I don't know if it's been discussed, but do we want to limit to cases
where the multiplication is 2^n and thus implementable via a shift?   Of
course that then begs if we should handle *3, *5 and *9 specially too,
but that's probably getting too close to catering to specific targets.
Of course there's also BZs around revamping expansion to do something
more sensible with these MULT sequences.
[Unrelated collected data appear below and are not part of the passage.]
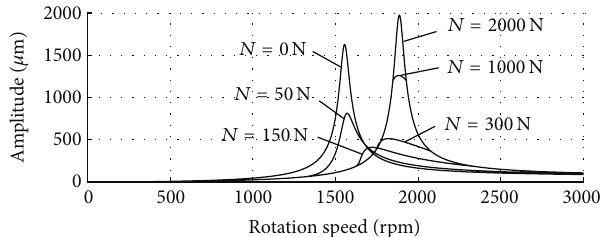
Figure 5: The amplitude-frequency diagram of the rotor under different pressing forces.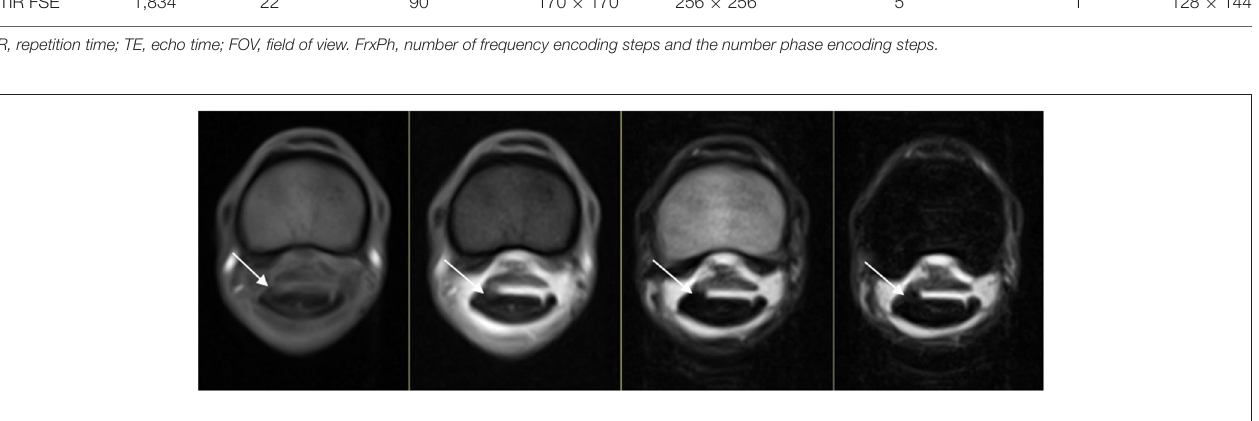
FIGURE 1 | From left to right, T1WGRE, T2*W GRE, T2WFSE, and STIR FSE images of a dorsolateral DDFT injury at the level of the proximal phalanx where the DDFT goes from ovoid to bilobed in an RF limb (lateral is to the left). The injury is evident on all sequences (white arrow) and is of intermediate SI on T1WGRE and T2*WGRE and low SI on T2WFSE and STIR FSE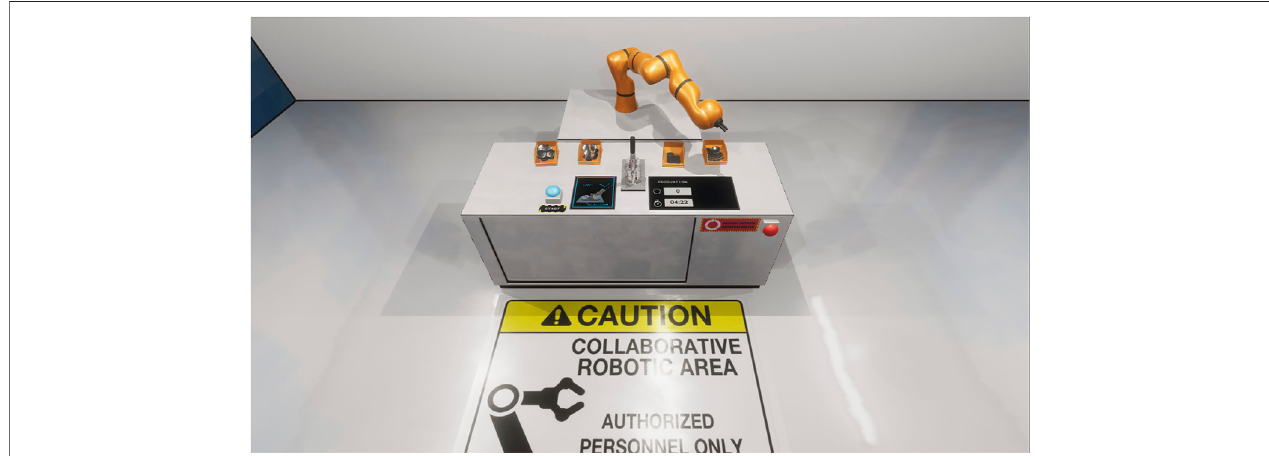
FIGURE 2 | The virtual workplace arrangement at which the participants conducted the shared task in collaboration with the robot arm. Apart from the pin-back button press and the container for the assembly components, the workplace contained a start and emergency shutdown button. Shown is the non-augmented condition where the three communication channels are absent. The virtual workspace where the shared task was executed by the participants in collaboration with the robot arm. The arrangement was designed Note that in the control condition the augmented communication channels are absent.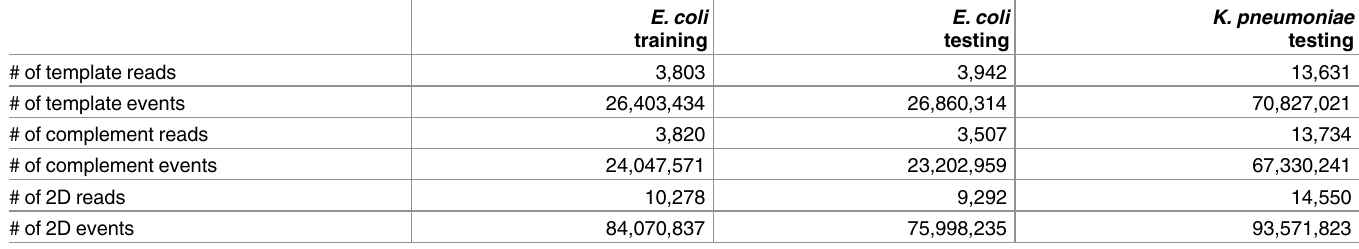
Table 2. Sizes of experimental data sets. The sizes differ betweenstrands becauseonly base calls mappingto the reference were used. Note that the counts of 2D events are based on the size of the alignment.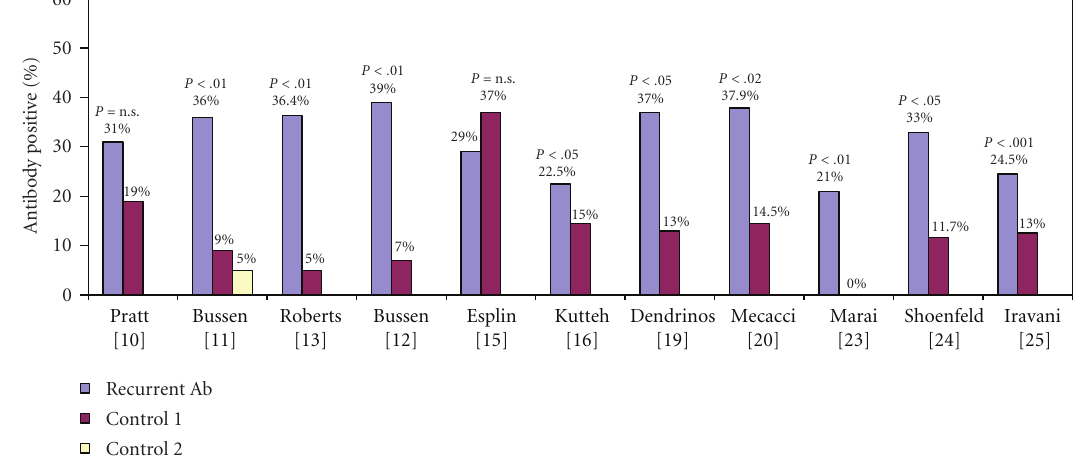
Figure 2: Percentage of thyroid antibody positivity in women with recurrent abortion (Recurrent Ab) and controls.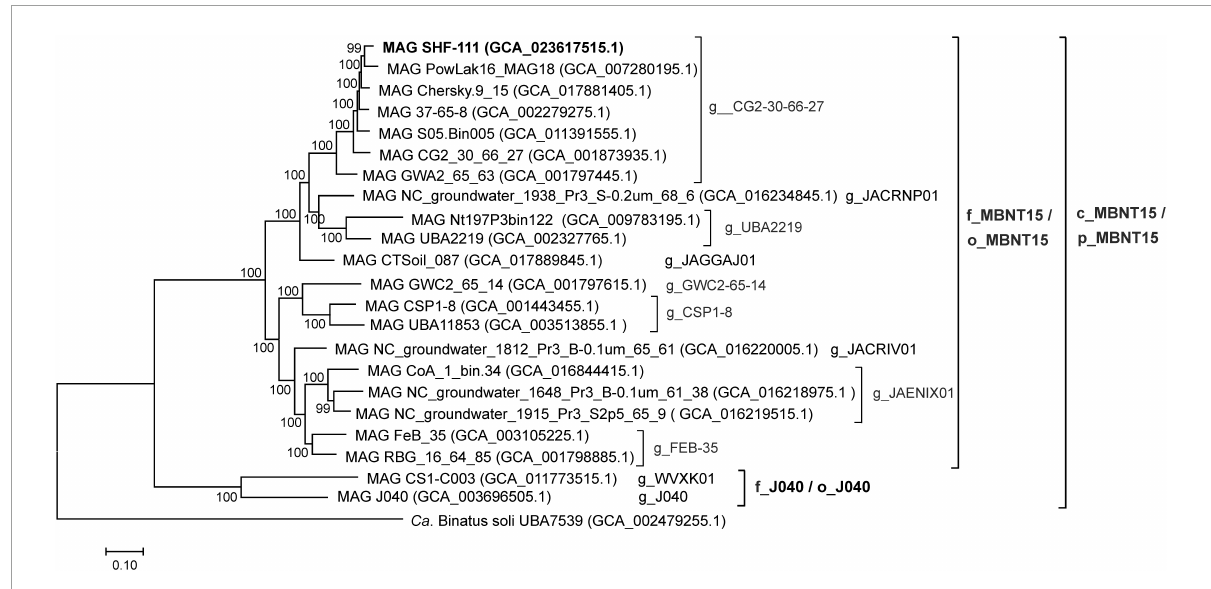
FIGURE2 Genome-based phylogeny of the candidate phylum MBNT15. Taxonomy is shown according to the GTDB (p,_phylum; c_class; o_order; f_,family; and g_,genus). The genome sequence of “ Candidatus Binatus soli”, a member of the sister candidate phylum Binatota (UBP10), was used to root the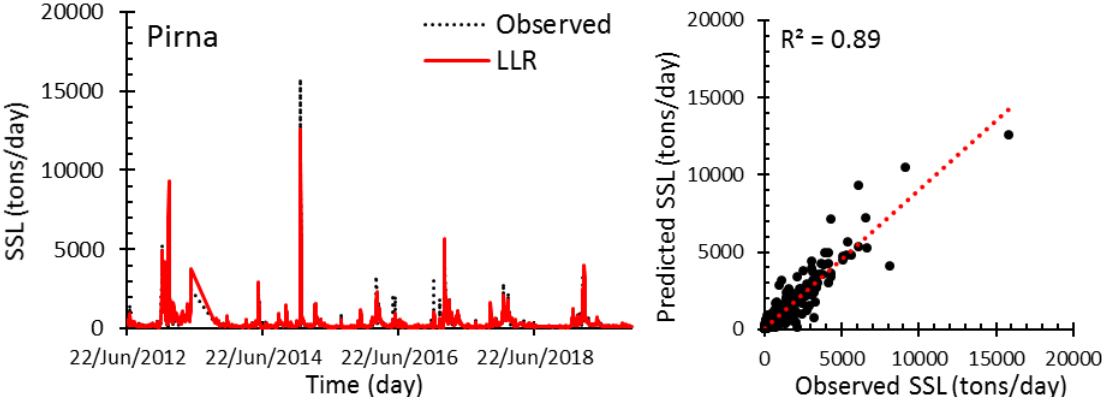
Figure 10. Observed and predicted SSL of the best LLR model for the Pirna station in a testing phase.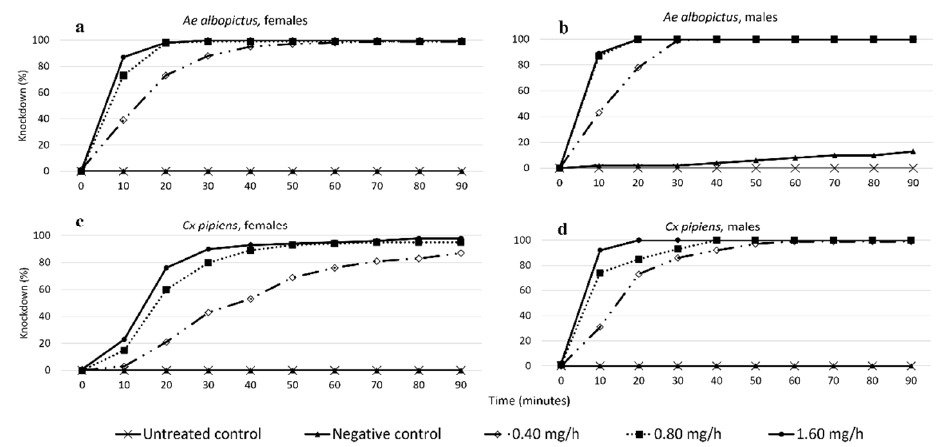
Figure 2. Knockdown over the 90-min treatment trial in Experiment 1 for female and male Ae. albopictus and Cx. pipiens across the five treatment groups: ( a ) Female Ae. albopictus , ( b ) male Ae. albopictus , ( c ) female Cx. pipiens ; and ( d ) male Cx. pipiens .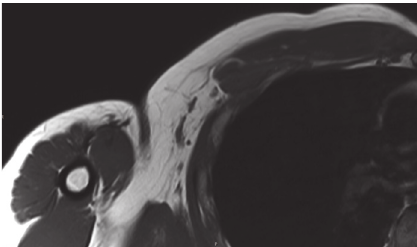
Figure 3: MRI axial T1 showing calcification inside the conjoint tendon immediately under its coracoid insertion.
Raphael's patch didn't work the
way we wanted, but I think Andrew and I both think it shows a path
forward to steering those MULT operations into conditional move
expanders.  So, yea, maybe just leave this as-is in the expectation that
we'll adjust the gimple->rtl interface to adjust how we generate code
for 0/1 * C to conditionally select between 0 and C.
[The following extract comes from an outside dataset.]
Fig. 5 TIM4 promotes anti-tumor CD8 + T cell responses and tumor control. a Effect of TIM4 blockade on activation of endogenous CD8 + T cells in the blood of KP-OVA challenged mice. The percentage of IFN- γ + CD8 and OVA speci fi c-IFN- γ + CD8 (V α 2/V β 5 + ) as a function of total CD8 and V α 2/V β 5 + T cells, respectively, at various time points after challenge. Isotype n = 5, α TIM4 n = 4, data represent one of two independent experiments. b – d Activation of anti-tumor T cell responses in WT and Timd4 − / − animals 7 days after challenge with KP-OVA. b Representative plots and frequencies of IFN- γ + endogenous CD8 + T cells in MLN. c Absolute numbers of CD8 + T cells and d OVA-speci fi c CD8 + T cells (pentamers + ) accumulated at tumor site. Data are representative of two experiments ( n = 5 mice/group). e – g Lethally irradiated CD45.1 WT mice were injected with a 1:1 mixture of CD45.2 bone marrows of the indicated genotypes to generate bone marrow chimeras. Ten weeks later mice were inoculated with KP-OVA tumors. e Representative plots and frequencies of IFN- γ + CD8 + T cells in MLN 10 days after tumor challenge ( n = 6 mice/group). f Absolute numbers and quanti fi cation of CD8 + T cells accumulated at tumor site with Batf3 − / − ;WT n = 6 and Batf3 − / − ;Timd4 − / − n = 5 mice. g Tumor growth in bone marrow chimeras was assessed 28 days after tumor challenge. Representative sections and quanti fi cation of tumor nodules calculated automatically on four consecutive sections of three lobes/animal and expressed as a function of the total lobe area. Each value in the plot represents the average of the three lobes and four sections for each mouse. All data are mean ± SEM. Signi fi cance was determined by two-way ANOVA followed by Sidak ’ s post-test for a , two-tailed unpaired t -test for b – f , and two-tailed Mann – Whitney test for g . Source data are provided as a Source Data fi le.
So, about that .... I'm afraid I'll have to change the patterns being
generated here from 'mult' based to 'lshift' based.

The reason is that this work as is now is not playing nice with the work
I'm currently finishing in 101179, an optimization around "mod" ops.  I
have a patch to fix that optimization that requires a handful of extra
patterns, and one of the patterns need to address this code:

int f (int y) {
   int x = y % 100 == 0;
   return y & ((4 << (x * 2)) - 1);
}

The best solution I found is to recompose both CSTs back and let 122608
to do the rest.  122608 will do this:

(c ? a : b) op d  ->  c ? (a op d) : (b op d)

And this ends up being a good code for 101179.

Note that recreating CSTs is the opposite of what we're doing here in
71336.  Which is fine, as long as we could revert the CSTs back when
needed, i.e. 101179 needs to revert the "(zero_one * diff) + CST"
pattern introduced here.

Doing that in 101179 caused a lot of hassle in the regression tests
for both x86 and aarch64.  The pattern "(zero_one * diff) + CST"
introduced here happens to match WIDEN_MULT_PLUS_EXPR, an insn
sequence that both x86 and aarch64 have special insns for IIUC.  So
I can't safely revert what 71336 is doing now because I'll end up
getting in the way of desirable WIDEN_MULT_PLUS_EXPR patterns.

A solution would be changing this patch from "(zero_one * diff) + CST"
to "(zero_one << log2(diff) + CST)".  Both generates the same code
as far as 71336 goes.  It will limit the amount of cases we'll
be able to cover but it will coexist nicely with 101179.  In fact,
if everyone is ok with this change, I'll end up sending both
101179 and a new version of 71336 in the same series since
they're coupled together in the end.


All this said, if we're really invested in this mult based format
for this patch and want to preserve it, another solution to keep it
would be to make it work only when 122608 isn't applicable, e.g. we
need to check if the leftmost capture of the patch is a single_imm_use().
match.pd does not give access to the leftmost capture, so we would
need to either do a lot of work inside a (with) block (access the
associated gphi, check if its result is single_imm_use()) or give
up match.pd and do it in tree-ssa-phiopt or similar.  I didn't see any
other match.pd code that was going that far and didn't pursuit it,
and I'm a bit skeptical about how much effort we'll have versus the
actual gains involved in doing this outside of match.pd.  I'm all
ears though.


Thanks,
Daniel





So barring other comments I think this is generally OK for gcc-17. If
the cleanup is possible I'd like to see that, but if it doesn't clean up
the code duplication, then obviously we could go with the change as-is.